▶ [PASSAGE TO READ]:
I was pretty open about it on social media.
So people at that party knew that we were expecting.
and it was very early, obviously.
And that was stressful because I was still
in so much disbelief and shock.
And there was these people that were just so excited for us
and making comments about it.
And I remember telling a family member,
maybe not on July 4th, but soon after,
like I'm not really ready to celebrate this.
Like I'm glad you know and we're excited,
but let's just see how the next couple of weeks goes.
Because that's where I was.
And the disbelief and the shock was definitely stronger
this time than with the first.
I think just because it took so long to get there
and to get pregnant and then I now had three losses
in my past, it was a hard time.
I was very anxious.
I was very worried about was this gonna work out?
Is this gonna stick?
What is this gonna mean?
Now I have this daughter who was aware
that we were pregnant and she was going to bed every night
praying that this baby was gonna keep growing
and be healthy and be turned into a baby in her arms too.
Yeah, it was a lot.
So early on being that it was an embryo transfer,
we worked with our IVF clinic,
we did go to some follow-up appointments.
I remember you compare your treatment plan to others
that share their treatment plan online.
And so I felt like they made us wait a little bit longer
for that first ultrasound.
So that was real stressful.
I think our first ultrasound was around eight weeks.
And things looked good there,
and the labs did increase for the three times
that they checked the HCG levels.
And at the time I was being really active and exercising
and feeling really good.
And yeah, just trying to hope for the best.
And I remember at the time I was kind of finishing up
working with one of my own coaches.
And we have talked so much about infertility in the past.
I've actually been daydreaming recently
about having her on the podcast,
which I may do in the future.
But I was talking to her
and one of the things I shared with her was,
I'm in disbelief, I'm excited, I'm happy, I'm grateful.
But I actually think I'm doing better
than I expected I would being at this point in a pregnancy.
And what I meant by that is I didn't feel
overrun by worry and stress and anxiety
like I thought I would.
So the anxious thoughts were there,
the fear, the worry thoughts of something's gonna go wrong,
what if thoughts, all of that, they were there.
It's not that they weren't there,
but they felt manageable.

(Dataset items)
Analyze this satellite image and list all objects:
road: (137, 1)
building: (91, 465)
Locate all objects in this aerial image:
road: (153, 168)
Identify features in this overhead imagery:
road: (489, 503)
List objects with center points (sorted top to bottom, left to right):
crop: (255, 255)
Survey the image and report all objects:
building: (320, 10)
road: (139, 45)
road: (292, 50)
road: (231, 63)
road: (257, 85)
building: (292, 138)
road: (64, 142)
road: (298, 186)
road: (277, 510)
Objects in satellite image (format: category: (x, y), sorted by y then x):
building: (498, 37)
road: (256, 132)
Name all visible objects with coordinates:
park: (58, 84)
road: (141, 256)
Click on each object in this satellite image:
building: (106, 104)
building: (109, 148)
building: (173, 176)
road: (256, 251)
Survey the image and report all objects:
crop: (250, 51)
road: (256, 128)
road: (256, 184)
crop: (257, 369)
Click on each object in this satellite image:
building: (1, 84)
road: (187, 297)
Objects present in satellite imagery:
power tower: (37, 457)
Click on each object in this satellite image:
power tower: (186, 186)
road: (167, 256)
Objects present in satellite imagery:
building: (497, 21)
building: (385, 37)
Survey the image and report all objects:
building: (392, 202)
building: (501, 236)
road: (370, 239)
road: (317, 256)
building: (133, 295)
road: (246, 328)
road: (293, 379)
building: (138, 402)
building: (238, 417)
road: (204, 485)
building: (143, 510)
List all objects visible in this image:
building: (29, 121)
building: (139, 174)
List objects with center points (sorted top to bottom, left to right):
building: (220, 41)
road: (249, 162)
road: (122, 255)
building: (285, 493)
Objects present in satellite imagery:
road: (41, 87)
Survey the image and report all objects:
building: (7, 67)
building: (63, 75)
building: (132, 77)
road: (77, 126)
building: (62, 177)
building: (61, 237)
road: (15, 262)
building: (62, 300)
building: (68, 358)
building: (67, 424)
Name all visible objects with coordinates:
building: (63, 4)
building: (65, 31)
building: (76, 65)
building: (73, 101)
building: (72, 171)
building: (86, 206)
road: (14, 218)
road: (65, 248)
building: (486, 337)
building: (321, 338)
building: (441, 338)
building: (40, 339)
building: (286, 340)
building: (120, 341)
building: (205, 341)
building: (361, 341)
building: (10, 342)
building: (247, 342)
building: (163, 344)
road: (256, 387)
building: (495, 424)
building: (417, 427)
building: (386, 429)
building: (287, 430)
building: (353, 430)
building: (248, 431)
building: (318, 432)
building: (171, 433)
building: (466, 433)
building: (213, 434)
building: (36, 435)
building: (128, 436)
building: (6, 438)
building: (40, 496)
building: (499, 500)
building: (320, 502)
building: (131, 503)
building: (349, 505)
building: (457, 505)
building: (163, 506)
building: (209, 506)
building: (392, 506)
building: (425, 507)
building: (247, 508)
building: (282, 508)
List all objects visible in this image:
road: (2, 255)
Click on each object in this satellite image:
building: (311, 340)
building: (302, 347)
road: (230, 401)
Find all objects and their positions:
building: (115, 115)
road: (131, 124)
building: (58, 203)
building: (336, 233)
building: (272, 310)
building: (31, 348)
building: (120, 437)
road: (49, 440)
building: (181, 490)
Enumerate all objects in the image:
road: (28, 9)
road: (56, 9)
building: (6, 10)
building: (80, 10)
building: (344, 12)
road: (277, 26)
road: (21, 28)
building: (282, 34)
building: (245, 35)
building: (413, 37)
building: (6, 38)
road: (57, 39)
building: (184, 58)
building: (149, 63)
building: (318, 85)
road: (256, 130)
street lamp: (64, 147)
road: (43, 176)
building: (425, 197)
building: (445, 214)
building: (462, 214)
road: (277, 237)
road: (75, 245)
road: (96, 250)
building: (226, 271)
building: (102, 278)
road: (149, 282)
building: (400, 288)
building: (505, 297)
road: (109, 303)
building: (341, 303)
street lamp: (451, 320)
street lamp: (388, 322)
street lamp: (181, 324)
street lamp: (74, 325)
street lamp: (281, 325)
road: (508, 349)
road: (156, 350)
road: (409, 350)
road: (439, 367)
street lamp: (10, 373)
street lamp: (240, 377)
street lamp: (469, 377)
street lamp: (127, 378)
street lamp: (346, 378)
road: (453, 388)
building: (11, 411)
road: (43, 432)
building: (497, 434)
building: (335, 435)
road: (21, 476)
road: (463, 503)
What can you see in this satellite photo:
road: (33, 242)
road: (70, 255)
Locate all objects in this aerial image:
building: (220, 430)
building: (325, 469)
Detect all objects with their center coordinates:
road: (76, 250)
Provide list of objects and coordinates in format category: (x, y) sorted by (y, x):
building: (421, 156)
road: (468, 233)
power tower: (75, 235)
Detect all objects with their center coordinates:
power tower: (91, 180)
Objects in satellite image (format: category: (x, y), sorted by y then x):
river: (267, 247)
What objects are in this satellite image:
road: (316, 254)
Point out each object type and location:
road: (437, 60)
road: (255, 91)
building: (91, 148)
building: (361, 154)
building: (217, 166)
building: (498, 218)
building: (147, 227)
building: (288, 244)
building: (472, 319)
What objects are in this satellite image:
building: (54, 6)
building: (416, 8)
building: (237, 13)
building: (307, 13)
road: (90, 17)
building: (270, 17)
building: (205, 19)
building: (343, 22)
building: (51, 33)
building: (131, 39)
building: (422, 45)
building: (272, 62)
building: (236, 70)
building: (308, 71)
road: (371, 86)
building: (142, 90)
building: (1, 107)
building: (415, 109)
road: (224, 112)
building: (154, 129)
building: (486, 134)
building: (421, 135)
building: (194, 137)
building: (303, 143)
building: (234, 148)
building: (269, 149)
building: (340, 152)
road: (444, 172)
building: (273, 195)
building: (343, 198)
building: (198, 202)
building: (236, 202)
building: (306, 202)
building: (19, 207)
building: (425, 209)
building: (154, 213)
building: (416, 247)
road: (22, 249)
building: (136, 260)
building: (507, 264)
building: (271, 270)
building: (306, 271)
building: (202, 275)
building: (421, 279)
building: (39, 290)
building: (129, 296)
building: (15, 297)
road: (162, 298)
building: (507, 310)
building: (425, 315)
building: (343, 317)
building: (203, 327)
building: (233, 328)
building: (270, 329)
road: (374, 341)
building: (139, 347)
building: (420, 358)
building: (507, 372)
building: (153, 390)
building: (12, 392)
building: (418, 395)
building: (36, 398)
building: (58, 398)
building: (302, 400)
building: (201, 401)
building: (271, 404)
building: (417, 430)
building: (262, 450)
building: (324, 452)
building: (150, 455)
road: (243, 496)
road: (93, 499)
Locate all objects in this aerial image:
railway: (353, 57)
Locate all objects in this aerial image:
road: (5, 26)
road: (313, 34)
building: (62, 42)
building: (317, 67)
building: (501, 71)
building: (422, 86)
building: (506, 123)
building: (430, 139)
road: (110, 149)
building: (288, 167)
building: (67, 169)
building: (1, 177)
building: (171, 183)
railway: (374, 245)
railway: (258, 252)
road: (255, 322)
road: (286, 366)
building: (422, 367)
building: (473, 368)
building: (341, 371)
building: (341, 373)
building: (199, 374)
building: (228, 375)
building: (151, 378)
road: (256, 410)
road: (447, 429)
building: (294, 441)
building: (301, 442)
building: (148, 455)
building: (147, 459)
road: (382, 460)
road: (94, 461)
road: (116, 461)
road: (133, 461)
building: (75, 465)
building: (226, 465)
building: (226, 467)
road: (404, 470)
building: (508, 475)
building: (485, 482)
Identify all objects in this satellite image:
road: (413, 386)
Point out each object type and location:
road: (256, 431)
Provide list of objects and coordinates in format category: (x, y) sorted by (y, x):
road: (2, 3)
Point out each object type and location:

▶ [TASK ITEM A]:
According to the pregnancy account, why were the disbelief and shock stronger this time than with the first pregnancy? Answer in one to three sentences.
▶ [TASK ITEM B]:
Write the next part of the pregnancy account, beginning after its final line.

▶ [EXERCISE RESPONSE A]:
The speaker says it was because reaching this point and becoming pregnant had taken so long. By then there had also been three losses.

▶ [EXERCISE RESPONSE B]:
That's how I described it to her.
Remember telling her like, I'm thinking those things.
I know I'm worried.
I'm having moments where I get excited
about what we'll be next year,
when this baby is in our arms,
and then I'm following that up with,
but what if they're not,
what if we don't get there, right?
Those fear thoughts would come in
and kind of ruin the joy thoughts.
But I didn't feel upset about that happening.
I didn't feel angry that that was happening.
I wasn't like fighting against that,
thinking, why is that happening?
I wish I didn't have that.
I wish I didn't have to deal with this type of thing.
And that is what I kind of anticipated would have happened,
is I would have been angry about my fearful or anxious thoughts.
I would have been fighting against my fearful
or anxious thoughts.
And it really was not that strong for me.
And so talking to her about it,
it was a moment of like, wow, like look how far
I have come on my own self-work to be okay in the discomfort.
And so I think that was the key,
the biggest win that I had for me
through the whole entire pregnancy was,
it wasn't that it was easy.
It wasn't that I was just hopelessly naive.
It wasn't that I never had fearful thoughts.
Is I didn't make those fearful thoughts
mean anything bad about me,
the pregnancy, my relationship with my daughter,
any of that.
And I think it's really easy to do that.
If you go back to that panel episode from last August,
that was something we discussed on there.
You know, feeling guilty for feeling that way,
feeling guilty for the way that it addresses
or it creates this distanced relationship
with the baby growing inside of you,
which I'll talk about in a minute.
All of those things are easy to happen
when you're having a lot of fear
and you're having a lot of anxious thoughts
to feel upset about that, to resist against that.
And for some reason that wasn't happening,
and I truly believe that came from compassion.
It came from me thinking,
well, of course I would have those thoughts.
Of course I would be worried.
Of course I would be fearful.
Who wouldn't?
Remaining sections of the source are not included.